Foto: Alain Barbero | Text: Katharina Goetze

 

märz

du, der sich nicht bewegt
und ich, die so tut, als gäbe es da draußen was zu sehen
ihr schatten hängt noch immer an der wand
und ich erkenne dich
du bist jetzt ein fremder

so vieles wäre zeit
so vieles braucht zeit
in deinen augen fahren schiffe
und auf dem gehweg zertritt ein kind den ersten feuerkäfer des jahres
so sanft stirbt deine liebe für mich

 


Kurzinterview mit der Autorin

Was bedeutet Literatur für dich?
Katharina Goetze: Freiheit, Abenteuer, Hoffnung, Utopie, Schönheit. Zuflucht vor dem Wahnsinn.

Welche Bedeutung haben Kaffeehäuser für dich?
KG: Meine Vorstellung vom Paradies: Den ganzen Tag im Café verbringen, mit Notizbuch und Zeitung oder Laptop und Roman. Ab und zu kommen Freunde vorbei, in den Stunden zwischendrin entsteht ein neuer Text. Abends gibt es weißen Spritzer (oder in Berlin eben Weißweinschorle), wir stehen vor dem Café und irgendjemand spendiert mir eine Zigarette, weil ich eigentlich nicht rauche.

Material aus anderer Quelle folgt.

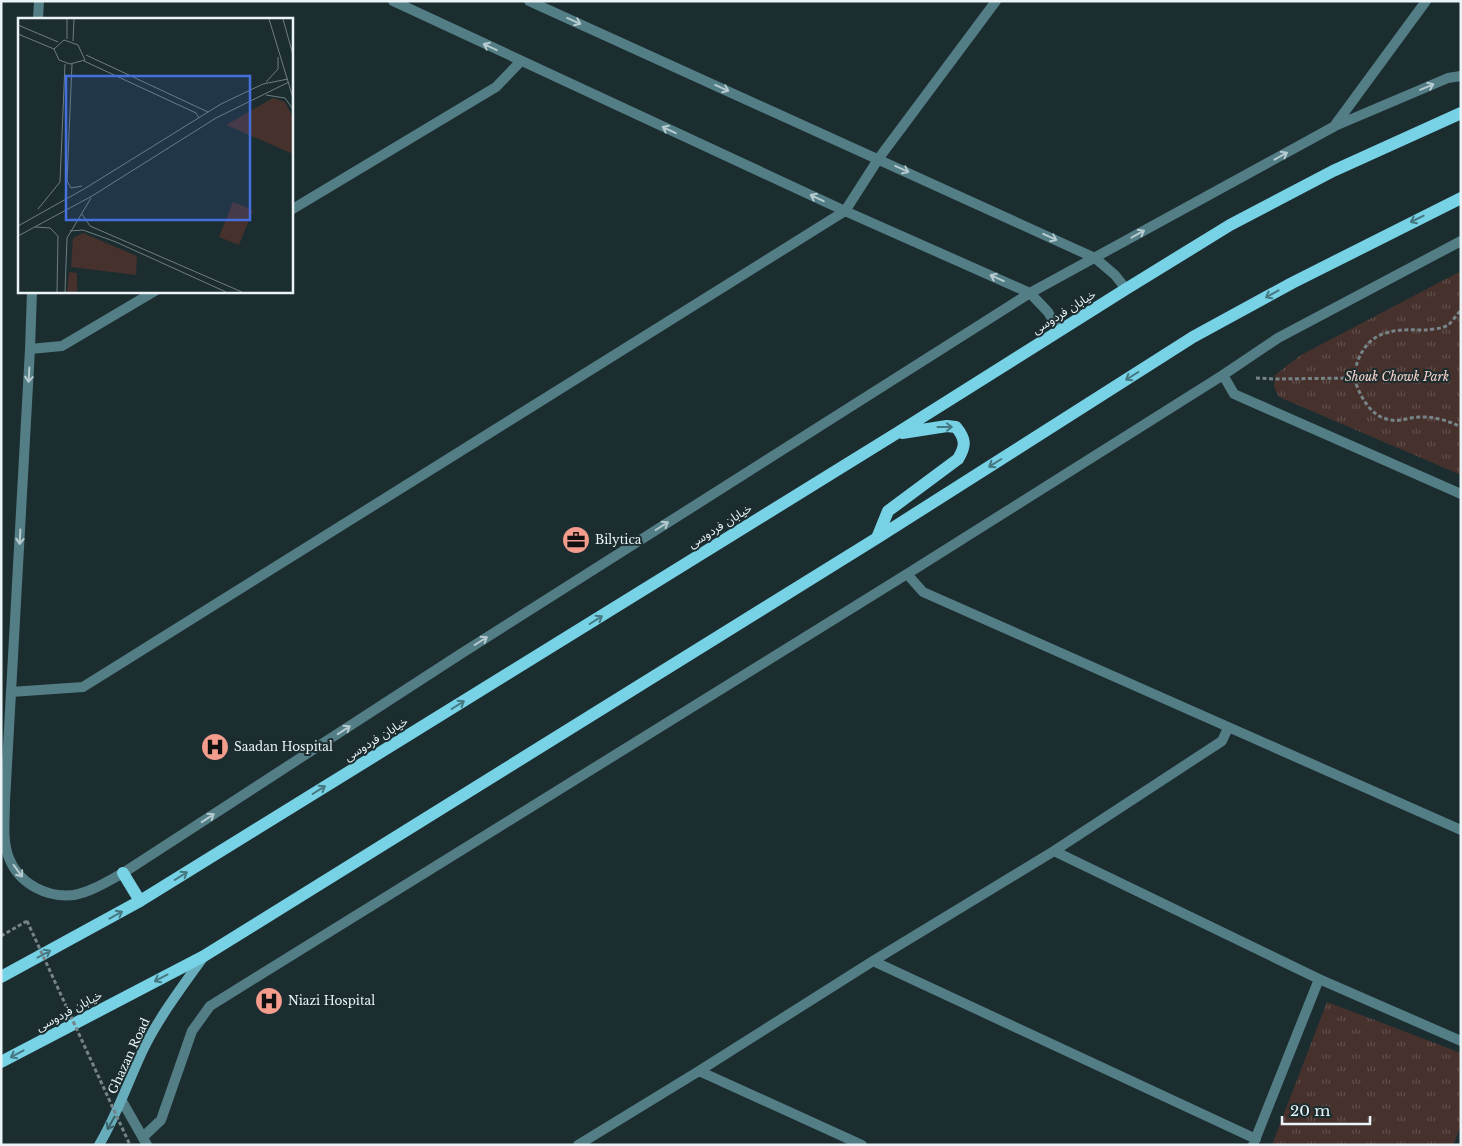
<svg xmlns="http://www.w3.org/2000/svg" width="1462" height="1146" font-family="'Libre Baskerville','Noto Sans Arabic',serif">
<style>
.park{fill:url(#park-tufts)}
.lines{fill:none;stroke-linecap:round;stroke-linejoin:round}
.path{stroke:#768487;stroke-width:3;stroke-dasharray:4 2.5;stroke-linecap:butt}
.minor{stroke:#547e86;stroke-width:10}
.tertiary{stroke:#547e86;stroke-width:10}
.secondary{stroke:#68adbc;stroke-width:10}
.primary{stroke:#77d2e5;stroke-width:12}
.path-bridge{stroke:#768487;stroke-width:3;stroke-dasharray:4 2.5;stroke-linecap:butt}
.oneway{stroke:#b6cbcf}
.oneway2{stroke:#457781}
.oneway3{stroke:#3a6068}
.labels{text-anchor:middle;stroke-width:4;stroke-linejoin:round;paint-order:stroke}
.street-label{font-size:12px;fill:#eaf4f7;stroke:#1c2d30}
.park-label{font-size:12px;font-style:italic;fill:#f8d0c9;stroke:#1c2d30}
.poi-label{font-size:12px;fill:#eaf4f7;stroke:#1c2d30;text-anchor:start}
.inset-road{fill:none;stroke:#6e7d80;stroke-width:1}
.view{fill:#466fde;fill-opacity:0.15;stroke:#466fde;stroke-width:2.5}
.inset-edge{fill:none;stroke:#eaf4f7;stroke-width:2.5}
</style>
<defs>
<pattern id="park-tufts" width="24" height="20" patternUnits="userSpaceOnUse" patternTransform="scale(1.25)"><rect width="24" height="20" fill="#46312d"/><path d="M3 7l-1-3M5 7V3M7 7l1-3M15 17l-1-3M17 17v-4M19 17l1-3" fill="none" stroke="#614f4c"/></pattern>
</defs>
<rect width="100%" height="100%" fill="#1c2d30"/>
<!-- park -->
<path class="park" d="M 1461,271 L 1461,475 L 1279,397 L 1274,387 L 1275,375 L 1301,355 Z
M 1327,1002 L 1461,1053 L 1461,1126 L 1453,1145 L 1272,1145 Z"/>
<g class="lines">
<!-- path -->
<path class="path" d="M 1256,378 L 1275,379 L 1354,378 C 1356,357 1367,336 1390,332 C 1401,329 1413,330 1425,330 C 1432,329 1442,329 1448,325 C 1453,321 1457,314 1461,310
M 1354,378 C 1360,396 1370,417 1391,420 C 1402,422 1412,416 1423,417 C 1436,417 1449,421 1461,427
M 1,936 L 27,921"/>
<!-- minor -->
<path class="minor" d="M 1335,125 L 1426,1
M 291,210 L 496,87 L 521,61
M 30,349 L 62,346 L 155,291
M 1223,375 L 1234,394 L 1461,494
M 907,574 L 923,592 L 1461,830
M 11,692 L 83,687 L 845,211 L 879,158 L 996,1
M 1054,851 L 1319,979 L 1461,1041
M 123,873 L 459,655 L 1030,293 L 1335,126 L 1448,78 L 1461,76
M 873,961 L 1256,1139
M 699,1071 L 873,961 L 1054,851 L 1222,741 L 1228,728
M 143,1137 L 161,1120 L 192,1031 L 210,1006 L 907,574 L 1223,375 L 1278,338 L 1461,241
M 578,1145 L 699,1071 L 862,1145
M 1253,1145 L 1319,979"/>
<!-- tertiary -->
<path class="tertiary" d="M 393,1 L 845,211 L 1030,293 L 1048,312 L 1059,331
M 529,1 L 1095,258 L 1115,275 L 1126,289
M 38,19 L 39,1
M 32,291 L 30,349 L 5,801 C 5,819 2,841 9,858 C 19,884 47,898 74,895 C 91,892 108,881 123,873
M 122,1101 L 147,1145"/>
<!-- secondary -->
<path class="secondary" d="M 99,1145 C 117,1115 128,1082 143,1050 C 159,1017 182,987 204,956"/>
<!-- primary -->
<path class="primary" d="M 877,538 L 888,511 L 958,459 C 966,446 966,439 956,427 L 947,426 L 902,433
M 123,873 L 140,901
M 1,977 L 140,901 L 897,433 L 1126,289 L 1230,225 L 1333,171 L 1461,113
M 1,1062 L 204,956 L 877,538 L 1193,337 L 1292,283 L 1461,198"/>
<!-- path-bridge -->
<path class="path-bridge" d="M 27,921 L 130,1145"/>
</g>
<!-- one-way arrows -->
<defs><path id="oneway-shaft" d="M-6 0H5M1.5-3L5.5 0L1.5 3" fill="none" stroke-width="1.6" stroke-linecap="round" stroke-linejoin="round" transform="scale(1.25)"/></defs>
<g class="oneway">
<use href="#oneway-shaft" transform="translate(574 21) rotate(24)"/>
<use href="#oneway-shaft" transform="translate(490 47) rotate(-155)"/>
<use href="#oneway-shaft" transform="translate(1427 87) rotate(-23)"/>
<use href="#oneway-shaft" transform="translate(722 88) rotate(24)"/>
<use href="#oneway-shaft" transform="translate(669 130) rotate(-155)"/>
<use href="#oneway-shaft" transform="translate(1281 156) rotate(-29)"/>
<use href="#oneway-shaft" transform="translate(902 169) rotate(25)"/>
<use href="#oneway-shaft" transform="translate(817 198) rotate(-155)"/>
<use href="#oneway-shaft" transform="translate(1138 234) rotate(-29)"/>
<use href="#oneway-shaft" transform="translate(1050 237) rotate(25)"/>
<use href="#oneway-shaft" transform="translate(997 278) rotate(-156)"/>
<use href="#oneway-shaft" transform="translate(29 375) rotate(93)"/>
<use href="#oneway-shaft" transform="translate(662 526) rotate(-32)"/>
<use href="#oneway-shaft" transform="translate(20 537) rotate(93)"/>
<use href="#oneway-shaft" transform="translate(481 641) rotate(-32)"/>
<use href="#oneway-shaft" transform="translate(344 730) rotate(-33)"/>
<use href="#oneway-shaft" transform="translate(208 818) rotate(-33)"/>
<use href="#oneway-shaft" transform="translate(18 871) rotate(54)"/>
</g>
<g class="oneway2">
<use href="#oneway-shaft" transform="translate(1417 219) rotate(154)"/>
<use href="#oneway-shaft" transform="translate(1272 294) rotate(151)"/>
<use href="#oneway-shaft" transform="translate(1132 376) rotate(148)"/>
<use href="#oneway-shaft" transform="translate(945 427)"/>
<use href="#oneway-shaft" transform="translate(995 463) rotate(148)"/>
<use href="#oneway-shaft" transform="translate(596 620) rotate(-32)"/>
<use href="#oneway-shaft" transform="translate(458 705) rotate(-32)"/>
<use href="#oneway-shaft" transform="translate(319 790) rotate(-32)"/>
<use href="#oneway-shaft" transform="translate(181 876) rotate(-32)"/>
<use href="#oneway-shaft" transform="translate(116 915) rotate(-29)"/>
<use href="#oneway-shaft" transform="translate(44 954) rotate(-28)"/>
<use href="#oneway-shaft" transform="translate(161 978) rotate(152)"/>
<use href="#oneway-shaft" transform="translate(17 1054) rotate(152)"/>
</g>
<use class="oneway3" href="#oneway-shaft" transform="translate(111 1123) rotate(119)"/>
<!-- icons -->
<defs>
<g id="office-disc" transform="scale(1.4375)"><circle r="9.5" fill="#f49d8d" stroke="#1c2d30"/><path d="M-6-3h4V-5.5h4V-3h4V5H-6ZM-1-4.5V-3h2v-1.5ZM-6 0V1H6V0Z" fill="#111"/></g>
<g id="hospital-disc" transform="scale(1.4375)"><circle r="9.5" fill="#f49d8d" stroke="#1c2d30"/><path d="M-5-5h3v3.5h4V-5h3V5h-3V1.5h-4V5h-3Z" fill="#111"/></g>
</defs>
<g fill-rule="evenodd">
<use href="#office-disc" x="576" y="540"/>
<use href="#hospital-disc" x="215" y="747"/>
<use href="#hospital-disc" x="269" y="1001"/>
</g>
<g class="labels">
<!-- street labels -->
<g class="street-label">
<text transform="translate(1064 312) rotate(-32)" y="4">خیابان فردوسی</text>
<text transform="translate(720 526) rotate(-32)" y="4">خیابان فردوسی</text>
<text transform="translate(376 739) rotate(-32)" y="4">خیابان فردوسی</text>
<text transform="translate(69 1011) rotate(-28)" y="4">خیابان فردوسی</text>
<text transform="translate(129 1056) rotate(-65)" y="4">Ghazan Road</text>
</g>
<!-- park labels -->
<g class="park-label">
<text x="1397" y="381">Shouk Chowk Park</text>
</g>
<!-- poi labels -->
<g class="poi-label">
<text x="595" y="544">Bilytica</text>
<text x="234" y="751">Saadan Hospital</text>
<text x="288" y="1005">Niazi Hospital</text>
</g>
</g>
<!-- overview -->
<g transform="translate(18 18)">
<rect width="275" height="275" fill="#1c2d30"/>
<path d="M 51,254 L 59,255 L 59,274 L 49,274 Z" fill="#46312d"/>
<path d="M 255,80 L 267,84 L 275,100 L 275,136 L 208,107 ZM 215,184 L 235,192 L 221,227 L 201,219 ZM 65,215 L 119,238 L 118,257 L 53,249 L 55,220 Z" fill="#46312d"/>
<path class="inset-road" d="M 251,1 L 275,80M 265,1 L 275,37M 0,7 L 40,24M 0,16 L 36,31M 49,21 L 49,1M 46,22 L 60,27 L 67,42 L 52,46 L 41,42 L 36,31 ZM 55,23 L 56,1M 68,37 L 190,94M 66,43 L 178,95 L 181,100M 54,46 L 49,163 L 53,170 L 64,168M 248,64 L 260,51 L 260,39M 248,77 L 267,80 L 275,91M 20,191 L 42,164 L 47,46M 64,196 L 72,208 L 224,274M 0,208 L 66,171 L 203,86 L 245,66 L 270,61M 17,209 L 32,210 L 40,218 L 39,274M 52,213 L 65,212 L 98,224 L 208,274M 0,218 L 74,178 L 198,100 L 271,64M 47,274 L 49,220 L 73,180"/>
<path class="view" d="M 48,58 L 232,58 L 232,202 L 48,202 Z"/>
<rect width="275" height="275" class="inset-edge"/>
</g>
<!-- border -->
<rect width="1462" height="1146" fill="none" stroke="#eaf4f7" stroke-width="5"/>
<!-- scale -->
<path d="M1282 1116v8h88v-8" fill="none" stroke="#eaf4f7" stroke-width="2.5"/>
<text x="1290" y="1116" font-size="15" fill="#eaf4f7" stroke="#1c2d30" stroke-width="4" paint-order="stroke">20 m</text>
</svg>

Warum hast du die Villa Neukölln ausgewählt?
KG: Vor meiner Zeit in Wien habe ich einige Jahre in Neukölln gewohnt. Ich komme immer wieder gern hierher, am liebsten nach einem Spaziergang auf dem Tempelhofer Feld. Mit der Villa Neukölln verbinde ich auch die Erinnerung an mein früheres Berliner Autor*innenkollektiv Novelists Anonymous. Hier ist zum Beispiel eine meiner ersten Kurzgeschichten – „Bevor ich für immer verschwand“ – entstanden.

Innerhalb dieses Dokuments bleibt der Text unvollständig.